__WRITTEN TASK__:
Among the records below, which lines contain the string "primitives"? Report them.

DATASET section start

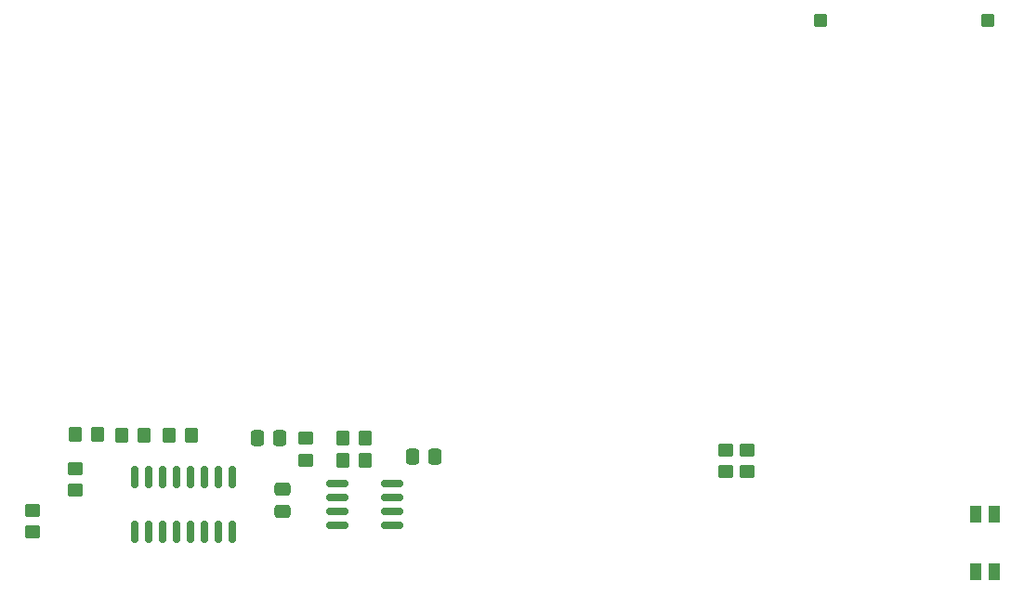
<source format=gtp>
%TF.GenerationSoftware,KiCad,Pcbnew,7.0.7-2.fc38*%
%TF.CreationDate,2023-10-08T12:30:21+05:30*%
%TF.ProjectId,tako_right,74616b6f-5f72-4696-9768-742e6b696361,rev?*%
%TF.SameCoordinates,Original*%
%TF.FileFunction,Paste,Top*%
%TF.FilePolarity,Positive*%
%FSLAX46Y46*%
G04 Gerber Fmt 4.6, Leading zero omitted, Abs format (unit mm)*
G04 Created by KiCad (PCBNEW 7.0.7-2.fc38) date 2023-10-08 12:30:21*
%MOMM*%
%LPD*%
G01*
G04 APERTURE LIST*
G04 Aperture macros list*
%AMRoundRect*
0 Rectangle with rounded corners*
0 $1 Rounding radius*
0 $2 $3 $4 $5 $6 $7 $8 $9 X,Y pos of 4 corners*
0 Add a 4 corners polygon primitive as box body*
4,1,4,$2,$3,$4,$5,$6,$7,$8,$9,$2,$3,0*
0 Add four circle primitives for the rounded corners*
1,1,$1+$1,$2,$3*
1,1,$1+$1,$4,$5*
1,1,$1+$1,$6,$7*
1,1,$1+$1,$8,$9*
0 Add four rect primitives between the rounded corners*
20,1,$1+$1,$2,$3,$4,$5,0*
20,1,$1+$1,$4,$5,$6,$7,0*
20,1,$1+$1,$6,$7,$8,$9,0*
20,1,$1+$1,$8,$9,$2,$3,0*%
G04 Aperture macros list end*
%ADD10RoundRect,0.250000X0.337500X0.475000X-0.337500X0.475000X-0.337500X-0.475000X0.337500X-0.475000X0*%
%ADD11RoundRect,0.250000X-0.450000X0.350000X-0.450000X-0.350000X0.450000X-0.350000X0.450000X0.350000X0*%
%ADD12R,1.000000X1.550000*%
%ADD13RoundRect,0.250000X0.350000X0.450000X-0.350000X0.450000X-0.350000X-0.450000X0.350000X-0.450000X0*%
%ADD14RoundRect,0.150000X-0.825000X-0.150000X0.825000X-0.150000X0.825000X0.150000X-0.825000X0.150000X0*%
%ADD15RoundRect,0.312500X-0.312500X-0.312500X0.312500X-0.312500X0.312500X0.312500X-0.312500X0.312500X0*%
%ADD16RoundRect,0.250000X-0.337500X-0.475000X0.337500X-0.475000X0.337500X0.475000X-0.337500X0.475000X0*%
%ADD17RoundRect,0.250000X0.450000X-0.350000X0.450000X0.350000X-0.450000X0.350000X-0.450000X-0.350000X0*%
%ADD18RoundRect,0.250000X0.475000X-0.337500X0.475000X0.337500X-0.475000X0.337500X-0.475000X-0.337500X0*%
%ADD19RoundRect,0.250000X-0.350000X-0.450000X0.350000X-0.450000X0.350000X0.450000X-0.350000X0.450000X0*%
%ADD20RoundRect,0.150000X0.150000X-0.825000X0.150000X0.825000X-0.150000X0.825000X-0.150000X-0.825000X0*%
%ADD21RoundRect,0.312500X0.312500X0.312500X-0.312500X0.312500X-0.312500X-0.312500X0.312500X-0.312500X0*%
G04 APERTURE END LIST*
D10*
%TO.C,C3*%
X215026049Y-97598989D03*
X212951049Y-97598989D03*
%TD*%
D11*
%TO.C,R12*%
X243439963Y-96966057D03*
X243439963Y-98966057D03*
%TD*%
D12*
%TO.C,RSW1*%
X265965971Y-102795627D03*
X265965971Y-108045627D03*
X264265971Y-102795627D03*
X264265971Y-108045627D03*
%TD*%
D13*
%TO.C,R7*%
X192804486Y-95592133D03*
X190804486Y-95592133D03*
%TD*%
D14*
%TO.C,U3*%
X206147514Y-100032135D03*
X206147514Y-101302135D03*
X206147514Y-102572135D03*
X206147514Y-103842135D03*
X211097514Y-103842135D03*
X211097514Y-102572135D03*
X211097514Y-101302135D03*
X211097514Y-100032135D03*
%TD*%
D15*
%TO.C,BAT_HOLE+1*%
X250116908Y-57819421D03*
%TD*%
D16*
%TO.C,C1*%
X198822514Y-95898991D03*
X200897514Y-95898991D03*
%TD*%
D17*
%TO.C,R9*%
X182238550Y-100648990D03*
X182238550Y-98648990D03*
%TD*%
D13*
%TO.C,R6*%
X184238547Y-95542492D03*
X182238547Y-95542492D03*
%TD*%
D18*
%TO.C,C2*%
X201122517Y-102579991D03*
X201122517Y-100504991D03*
%TD*%
D13*
%TO.C,R5*%
X188488548Y-95592136D03*
X186488548Y-95592136D03*
%TD*%
D19*
%TO.C,R10*%
X206622514Y-97898990D03*
X208622514Y-97898990D03*
%TD*%
D17*
%TO.C,R8*%
X178304486Y-104459424D03*
X178304486Y-102459424D03*
%TD*%
D20*
%TO.C,U2*%
X187677517Y-104412137D03*
X188947517Y-104412137D03*
X190217517Y-104412137D03*
X191487517Y-104412137D03*
X192757517Y-104412137D03*
X194027517Y-104412137D03*
X195297517Y-104412137D03*
X196567517Y-104412137D03*
X196567517Y-99462137D03*
X195297517Y-99462137D03*
X194027517Y-99462137D03*
X192757517Y-99462137D03*
X191487517Y-99462137D03*
X190217517Y-99462137D03*
X188947517Y-99462137D03*
X187677517Y-99462137D03*
%TD*%
D19*
%TO.C,JP1*%
X206622517Y-95898992D03*
X208622517Y-95898992D03*
%TD*%
D21*
%TO.C,BAT_HOLE-1*%
X265390409Y-57819423D03*
%TD*%
D17*
%TO.C,R11*%
X203222517Y-97898990D03*
X203222517Y-95898990D03*
%TD*%
D11*
%TO.C,R4*%
X241489549Y-96959989D03*
X241489549Y-98959989D03*
%TD*%
M02*

</source>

DATASET section end

__TASK ANSWER__:
0 Add four circle primitives for the rounded corners*
0 Add four rect primitives between the rounded corners*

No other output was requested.